The film is also forthright about facing a certain morbidity the culture—even in this moment of pandemic and climate collapse—usually shies away from:  death is an option considered by both characters.  Russell (Thomas Duplessie), a young Toronto-based actor and drag performer is struggling through a crisis of confidence—his own and that of his status-conscious lover’s.  With no clear plan in sight and no means of executing one, Russell leaves lover and Toronto both, heading east towards Prince Edward County and a cozy if slightly ramshackle house his grandmother, Margaret, has occupied for most of her adult life and where she continues to live—alone and presumably well into her 80s (or 90s—as is actually the case here).  It takes some finesse to act out the scary and more than slightly absurd stages of self-extinguishment, but Connell had the great fortune of casting Cloris Leachman as Margaret, and Leachman can modulate from bleak resignation to sarcastic smirk scarcely moving a muscle.  Leachman takes us through all the stages of Margaret’s struggle to retain her independence and dignity to the bitter end—halting but purposeful movement through her domesticity, her pharmaceutical temptations, the mix of care, commingled understanding and misunderstanding, and acceptance of her grandson, and her clash with family’s and friends’ lockstep expectations—one more quality she has in common with her grandson, and another aspect of the film that sets it apart from other identity dramas.

It’s Russell’s break that’s more willful and unexpected—performed (necessarily) and articulated in bar/discotheque drag performances tightly choreographed to pop dance chart hits.  His break with convention (a more commercial acting career) to devote himself more or less exclusively to drag performance entails risk—also the occasional mortification, even humiliation; with social and romantic connections all the more fleeting and tenuous.  It’s a gypsy life, but his own to make as he will.

This is where the legacy of the past—both his own and queer culture going back to radical faeries and the Cockettes—meets an uncharted future.  Connell has a lot to compress in this space, but he gives us a sense of where this kind of performance (and Russell himself) are going.  Drag was always both glitterbomb fantasy-pastiche merged with social critique, but Connell gives us a glimpse of where it might go post-ballroom, Rupaul and the other commercial permutations beyond bars and clubs:  not necessarily a Western ‘kabuki’, but a social narrative fused from sex/gender play and the cultural clichés of pop music.  (The film’s soundtrack includes music or musical references from, among others, Robyn, Scissor Sisters and London Grammar, as well as a full-on performance of Rough Trade’s “High School Confidential”—perfect material played to the hilt by Duplessie.)

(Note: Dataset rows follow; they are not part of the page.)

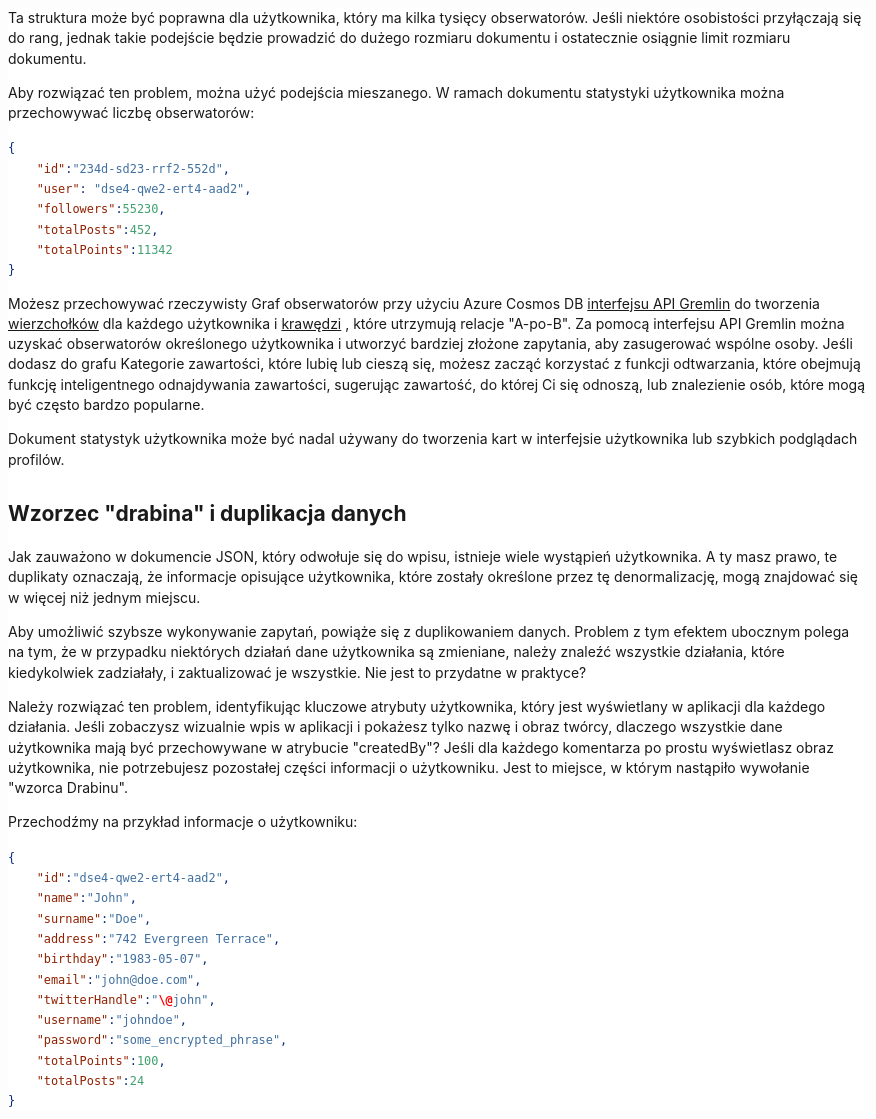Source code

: Ta struktura może być poprawna dla użytkownika, który ma kilka tysięcy obserwatorów. Jeśli niektóre osobistości przyłączają się do rang, jednak takie podejście będzie prowadzić do dużego rozmiaru dokumentu i ostatecznie osiągnie limit rozmiaru dokumentu.

Aby rozwiązać ten problem, można użyć podejścia mieszanego. W ramach dokumentu statystyki użytkownika można przechowywać liczbę obserwatorów:

```json
{
    "id":"234d-sd23-rrf2-552d",
    "user": "dse4-qwe2-ert4-aad2",
    "followers":55230,
    "totalPosts":452,
    "totalPoints":11342
}
```

Możesz przechowywać rzeczywisty Graf obserwatorów przy użyciu Azure Cosmos DB [interfejsu API Gremlin](../cosmos-db/graph-introduction.md) do tworzenia [wierzchołków](http://mathworld.wolfram.com/GraphVertex.html) dla każdego użytkownika i [krawędzi](http://mathworld.wolfram.com/GraphEdge.html) , które utrzymują relacje "A-po-B". Za pomocą interfejsu API Gremlin można uzyskać obserwatorów określonego użytkownika i utworzyć bardziej złożone zapytania, aby zasugerować wspólne osoby. Jeśli dodasz do grafu Kategorie zawartości, które lubię lub cieszą się, możesz zacząć korzystać z funkcji odtwarzania, które obejmują funkcję inteligentnego odnajdywania zawartości, sugerując zawartość, do której Ci się odnoszą, lub znalezienie osób, które mogą być często bardzo popularne.

Dokument statystyk użytkownika może być nadal używany do tworzenia kart w interfejsie użytkownika lub szybkich podglądach profilów.

## <a name="the-ladder-pattern-and-data-duplication"></a>Wzorzec "drabina" i duplikacja danych

Jak zauważono w dokumencie JSON, który odwołuje się do wpisu, istnieje wiele wystąpień użytkownika. A ty masz prawo, te duplikaty oznaczają, że informacje opisujące użytkownika, które zostały określone przez tę denormalizację, mogą znajdować się w więcej niż jednym miejscu.

Aby umożliwić szybsze wykonywanie zapytań, powiąże się z duplikowaniem danych. Problem z tym efektem ubocznym polega na tym, że w przypadku niektórych działań dane użytkownika są zmieniane, należy znaleźć wszystkie działania, które kiedykolwiek zadziałały, i zaktualizować je wszystkie. Nie jest to przydatne w praktyce?

Należy rozwiązać ten problem, identyfikując kluczowe atrybuty użytkownika, który jest wyświetlany w aplikacji dla każdego działania. Jeśli zobaczysz wizualnie wpis w aplikacji i pokażesz tylko nazwę i obraz twórcy, dlaczego wszystkie dane użytkownika mają być przechowywane w atrybucie "createdBy"? Jeśli dla każdego komentarza po prostu wyświetlasz obraz użytkownika, nie potrzebujesz pozostałej części informacji o użytkowniku. Jest to miejsce, w którym nastąpiło wywołanie "wzorca Drabinu".

Przechodźmy na przykład informacje o użytkowniku:

```json
{
    "id":"dse4-qwe2-ert4-aad2",
    "name":"John",
    "surname":"Doe",
    "address":"742 Evergreen Terrace",
    "birthday":"1983-05-07",
    "email":"john@doe.com",
    "twitterHandle":"\@john",
    "username":"johndoe",
    "password":"some_encrypted_phrase",
    "totalPoints":100,
    "totalPosts":24
}
```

The film—Cloris Leachman’s last film performance—was preceded by a brief film/video tribute to the star herself, featuring actors as disparate as Bryan Cranston, Lily Tomlin, Cybill Shepherd, Bob Saget, Leslie Jordan and others. I was disappointed not to see more (e.g., Peter Bogdanovich—or for that matter, Timothy Bottoms or Jeff Bridges; Mel Brooks, etc.), although clearly many of those best-equipped to pay tribute to her astonishing gifts had predeceased her.  For those familiar with her work on screen and stage, Jump, Darling was itself a tribute to her fierce talent and unyielding discipline.  Watching her play Margaret was testimony not only to her radiant talent and undiminished acting skill but a masterful creative economy of performance—Leachman is not one to leave a single moment of screen time wasted and there’s music to every moment.  The catalogue of her career could make a textbook for acting—or for any creative life.